At this remarkable point in Europe's history, some in Russia may be tempted to revive the old policy of fueling transatlantic divisions. It is a defunct and anachronistic policy, but one that is nonetheless remembered fondly by many in Russia's foreign policy elite. Others may view siding with France and Germany as a means for Russia to ``join Europe'' on more equal terms than what is now on offer. Both views are delusions.

In today's world, Russia's business is Russia. Its paramount interest is to modernise its economy, political system and society. To achieve that goal, Russia requires not just the absence of confrontation with the US but a genuinely strong and deep relationship with the world's sole superpower. Until Russia becomes a magnet for US investment and a proper economic foundation is built to support this relationship, it will have to rest on two principal pillars: security cooperation and energy partnership.

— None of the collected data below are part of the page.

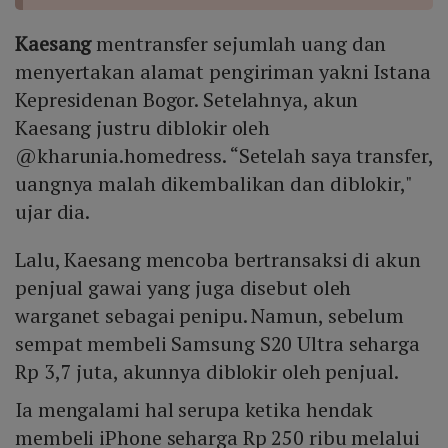
Kaesang
mentransfer sejumlah uang dan
menyertakan alamat pengiriman yakni Istana
Kepresidenan Bogor. Setelahnya, akun
Kaesang justru diblokir oleh
@kharunia.homedress. “Setelah saya transfer,
uangnya malah dikembalikan dan diblokir,"
ujar dia.
Lalu, Kaesang mencoba bertransaksi di akun
penjual gawai yang juga disebut oleh
warganet sebagai penipu. Namun, sebelum
sempat membeli Samsung S20 Ultra seharga
Rp 3,7 juta, akunnya diblokir oleh penjual.
Ia mengalami hal serupa ketika hendak
membeli iPhone seharga Rp 250 ribu melalui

It is in Russia's direct national interest to craft a special relationship with America, both to underpin its modernisation strategy and to deal with the countless security problems facing Eurasia. These include proliferation of weapons of mass destruction around Russia's borders; international terrorism and drug trafficking, which benefit from social and economic dislocations, especially across the Greater Middle East; and the challenge of Islamic militancy. As in Afghanistan and Central Asia, America and Russia could be valuable partners in pursuit of common objectives.

Mr Putin has said, rightly, that there are matters in the world more important than Iraq, among them the role and authority of the UN Security Council. Traditionally, Moscow regarded the Council from the perspective of its seat in one of the five veto-wielding permanent chairs. This gave Russia a guarantee of ``international political immunity''.

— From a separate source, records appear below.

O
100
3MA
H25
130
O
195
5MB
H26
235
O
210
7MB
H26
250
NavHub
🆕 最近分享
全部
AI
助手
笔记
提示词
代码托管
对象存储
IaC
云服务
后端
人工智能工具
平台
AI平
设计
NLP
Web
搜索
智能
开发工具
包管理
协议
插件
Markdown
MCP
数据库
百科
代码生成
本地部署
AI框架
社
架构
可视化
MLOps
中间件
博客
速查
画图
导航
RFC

Great power status on the Security Council remains a valuable hedge, but in the post-bipolar world the informal rules of the game have changed. To raise the effectiveness of the Council now, one needs to learn to work with (not against) the newly dominant US through UN mechanisms. Here, there is much (besides the special relationship) that Russians can learn from Britain.

Russia has financial and economic interests in Iraq. But as long as Saddam Hussein remains in power, Moscow will not see its Iraqi debts repaid. That carrot will continue to be dangled in front of Russia, but just out of its reach. Oil contracts will be granted and withdrawn at will, as recently happened to Lukoil, Russia's largest oil company. In a post-Saddam Iraq, those debts and potential contracts may be simply repudiated if Russia plays no role in securing Iraq's liberation from Mr Saddam.

With its current (and much lamented) dependence on global oil prices, Russia should be intensely interested in playing such a role, especially as Iraqi oil starts to flow freely to world markets. But oil is not the only issue. Under the UN programme, Iraq has been importing more than a billion dollars' worth of Russian goods annually. This is a market worth saving. As with oil, to maintain influence, one needs to be talking to those who will shape the future of Iraq, not to those who have led it into disaster.

In addition to the new Europe, a ``new West'' is taking shape, one extending from the Atlantic to the Pacific. Of course, while Russia is of Europe, its situation and some of its interests are markedly different from those of the EU core (as west Europeans regularly point out). To this extent, economic integration with the European Union and security partnership with the US is a winning formula for Russian modernisation. On Iraq, Mr. Putin must decide in Russia's national interest.